Could you please output all of the data exactly, without the images?
DATA IN THIS EXERCISE: Begin
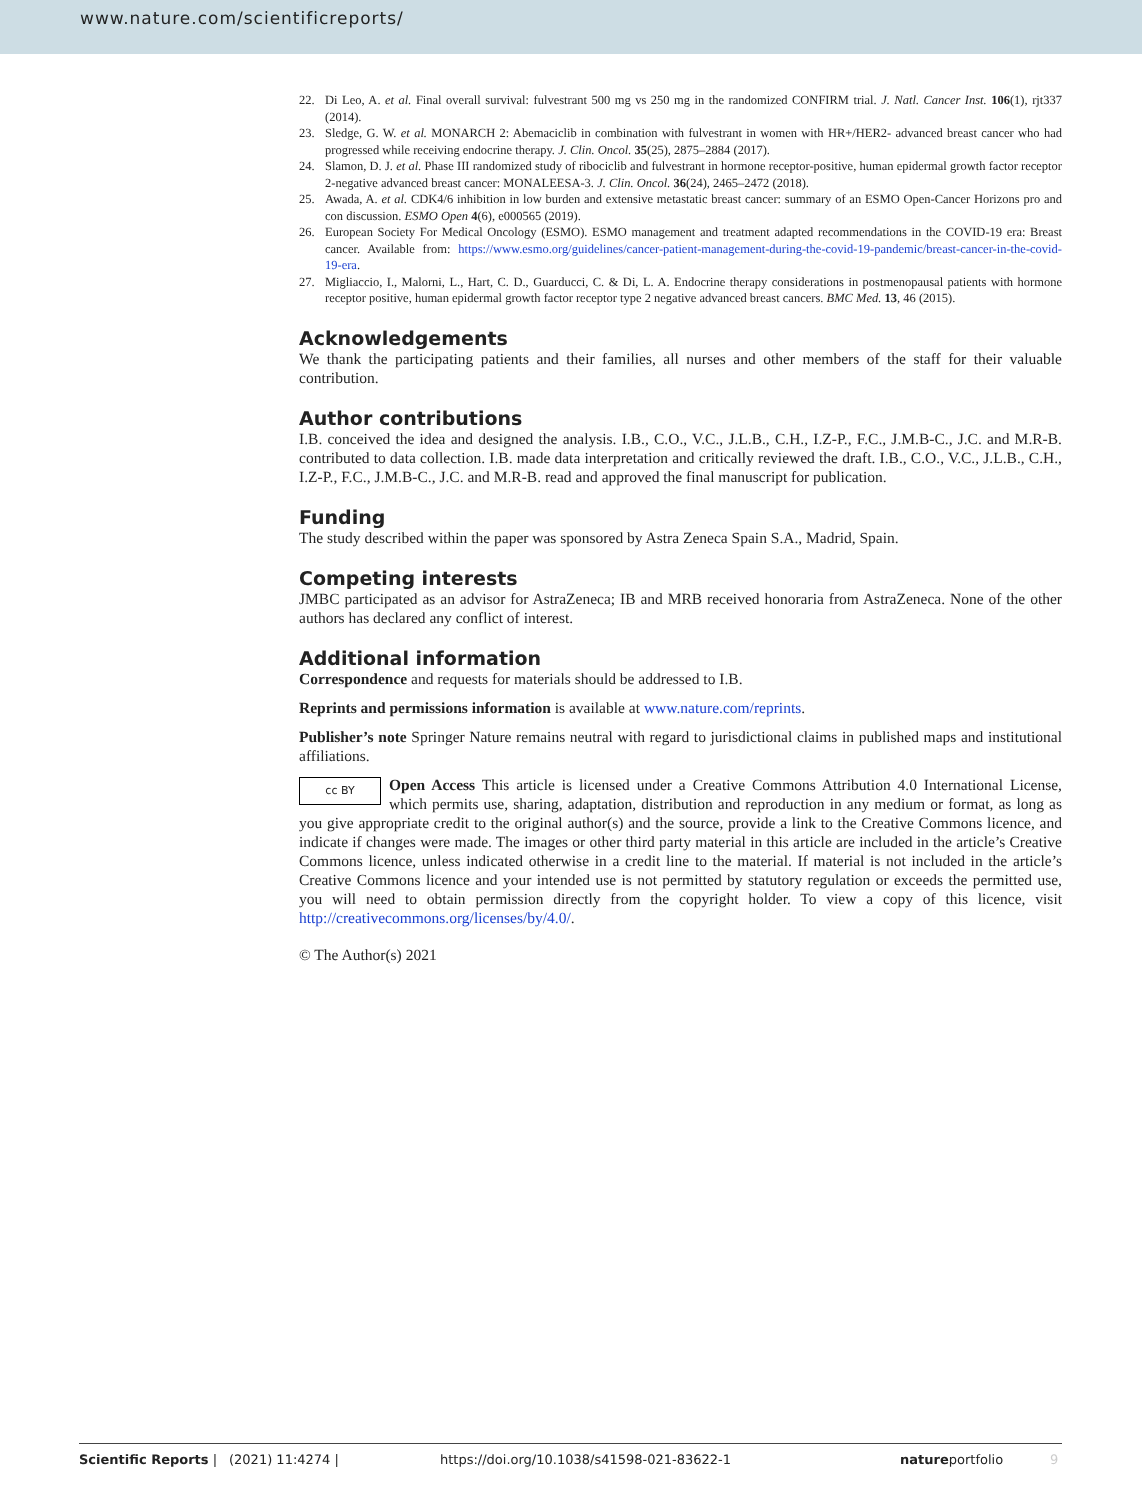www.nature.com/scientificreports/
22. Di Leo, A. et al. Final overall survival: fulvestrant 500 mg vs 250 mg in the randomized CONFIRM trial. J. Natl. Cancer Inst. 106(1), rjt337 (2014).
23. Sledge, G. W. et al. MONARCH 2: Abemaciclib in combination with fulvestrant in women with HR+/HER2- advanced breast cancer who had progressed while receiving endocrine therapy. J. Clin. Oncol. 35(25), 2875–2884 (2017).
24. Slamon, D. J. et al. Phase III randomized study of ribociclib and fulvestrant in hormone receptor-positive, human epidermal growth factor receptor 2-negative advanced breast cancer: MONALEESA-3. J. Clin. Oncol. 36(24), 2465–2472 (2018).
25. Awada, A. et al. CDK4/6 inhibition in low burden and extensive metastatic breast cancer: summary of an ESMO Open-Cancer Horizons pro and con discussion. ESMO Open 4(6), e000565 (2019).
26. European Society For Medical Oncology (ESMO). ESMO management and treatment adapted recommendations in the COVID-19 era: Breast cancer. Available from: https://www.esmo.org/guidelines/cancer-patient-management-during-the-covid-19-pandemic/breast-cancer-in-the-covid-19-era.
27. Migliaccio, I., Malorni, L., Hart, C. D., Guarducci, C. & Di, L. A. Endocrine therapy considerations in postmenopausal patients with hormone receptor positive, human epidermal growth factor receptor type 2 negative advanced breast cancers. BMC Med. 13, 46 (2015).
Acknowledgements
We thank the participating patients and their families, all nurses and other members of the staff for their valuable contribution.
Author contributions
I.B. conceived the idea and designed the analysis. I.B., C.O., V.C., J.L.B., C.H., I.Z-P., F.C., J.M.B-C., J.C. and M.R-B. contributed to data collection. I.B. made data interpretation and critically reviewed the draft. I.B., C.O., V.C., J.L.B., C.H., I.Z-P., F.C., J.M.B-C., J.C. and M.R-B. read and approved the final manuscript for publication.
Funding
The study described within the paper was sponsored by Astra Zeneca Spain S.A., Madrid, Spain.
Competing interests
JMBC participated as an advisor for AstraZeneca; IB and MRB received honoraria from AstraZeneca. None of the other authors has declared any conflict of interest.
Additional information
Correspondence and requests for materials should be addressed to I.B.
Reprints and permissions information is available at www.nature.com/reprints.
Publisher’s note Springer Nature remains neutral with regard to jurisdictional claims in published maps and institutional affiliations.
cc BY
Open Access This article is licensed under a Creative Commons Attribution 4.0 International License, which permits use, sharing, adaptation, distribution and reproduction in any medium or format, as long as you give appropriate credit to the original author(s) and the source, provide a link to the Creative Commons licence, and indicate if changes were made. The images or other third party material in this article are included in the article’s Creative Commons licence, unless indicated otherwise in a credit line to the material. If material is not included in the article’s Creative Commons licence and your intended use is not permitted by statutory regulation or exceeds the permitted use, you will need to obtain permission directly from the copyright holder. To view a copy of this licence, visit http://creativecommons.org/licenses/by/4.0/.
© The Author(s) 2021
Scientific Reports | (2021) 11:4274 | https://doi.org/10.1038/s41598-021-83622-1 natureportfolio 9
DATA IN THIS EXERCISE: End
THE COMPLETED TASK:
www.nature.com/scientificreports/
22. Di Leo, A. et al. Final overall survival: fulvestrant 500 mg vs 250 mg in the randomized CONFIRM trial. J. Natl. Cancer Inst. 106(1), rjt337 (2014).
23. Sledge, G. W. et al. MONARCH 2: Abemaciclib in combination with fulvestrant in women with HR+/HER2- advanced breast cancer who had progressed while receiving endocrine therapy. J. Clin. Oncol. 35(25), 2875–2884 (2017).
24. Slamon, D. J. et al. Phase III randomized study of ribociclib and fulvestrant in hormone receptor-positive, human epidermal growth factor receptor 2-negative advanced breast cancer: MONALEESA-3. J. Clin. Oncol. 36(24), 2465–2472 (2018).
25. Awada, A. et al. CDK4/6 inhibition in low burden and extensive metastatic breast cancer: summary of an ESMO Open-Cancer Horizons pro and con discussion. ESMO Open 4(6), e000565 (2019).
26. European Society For Medical Oncology (ESMO). ESMO management and treatment adapted recommendations in the COVID-19 era: Breast cancer. Available from: https://www.esmo.org/guidelines/cancer-patient-management-during-the-covid-19-pandemic/breast-cancer-in-the-covid-19-era.
27. Migliaccio, I., Malorni, L., Hart, C. D., Guarducci, C. & Di, L. A. Endocrine therapy considerations in postmenopausal patients with hormone receptor positive, human epidermal growth factor receptor type 2 negative advanced breast cancers. BMC Med. 13, 46 (2015).
Acknowledgements
We thank the participating patients and their families, all nurses and other members of the staff for their valuable contribution.
Author contributions
I.B. conceived the idea and designed the analysis. I.B., C.O., V.C., J.L.B., C.H., I.Z-P., F.C., J.M.B-C., J.C. and M.R-B. contributed to data collection. I.B. made data interpretation and critically reviewed the draft. I.B., C.O., V.C., J.L.B., C.H., I.Z-P., F.C., J.M.B-C., J.C. and M.R-B. read and approved the final manuscript for publication.
Funding
The study described within the paper was sponsored by Astra Zeneca Spain S.A., Madrid, Spain.
Competing interests
JMBC participated as an advisor for AstraZeneca; IB and MRB received honoraria from AstraZeneca. None of the other authors has declared any conflict of interest.
Additional information
Correspondence and requests for materials should be addressed to I.B.
Reprints and permissions information is available at www.nature.com/reprints.
Publisher’s note Springer Nature remains neutral with regard to jurisdictional claims in published maps and institutional affiliations.
cc BY
Open Access This article is licensed under a Creative Commons Attribution 4.0 International License, which permits use, sharing, adaptation, distribution and reproduction in any medium or format, as long as you give appropriate credit to the original author(s) and the source, provide a link to the Creative Commons licence, and indicate if changes were made. The images or other third party material in this article are included in the article’s Creative Commons licence, unless indicated otherwise in a credit line to the material. If material is not included in the article’s Creative Commons licence and your intended use is not permitted by statutory regulation or exceeds the permitted use, you will need to obtain permission directly from the copyright holder. To view a copy of this licence, visit http://creativecommons.org/licenses/by/4.0/.
© The Author(s) 2021
Scientific Reports | (2021) 11:4274 | https://doi.org/10.1038/s41598-021-83622-1 natureportfolio 9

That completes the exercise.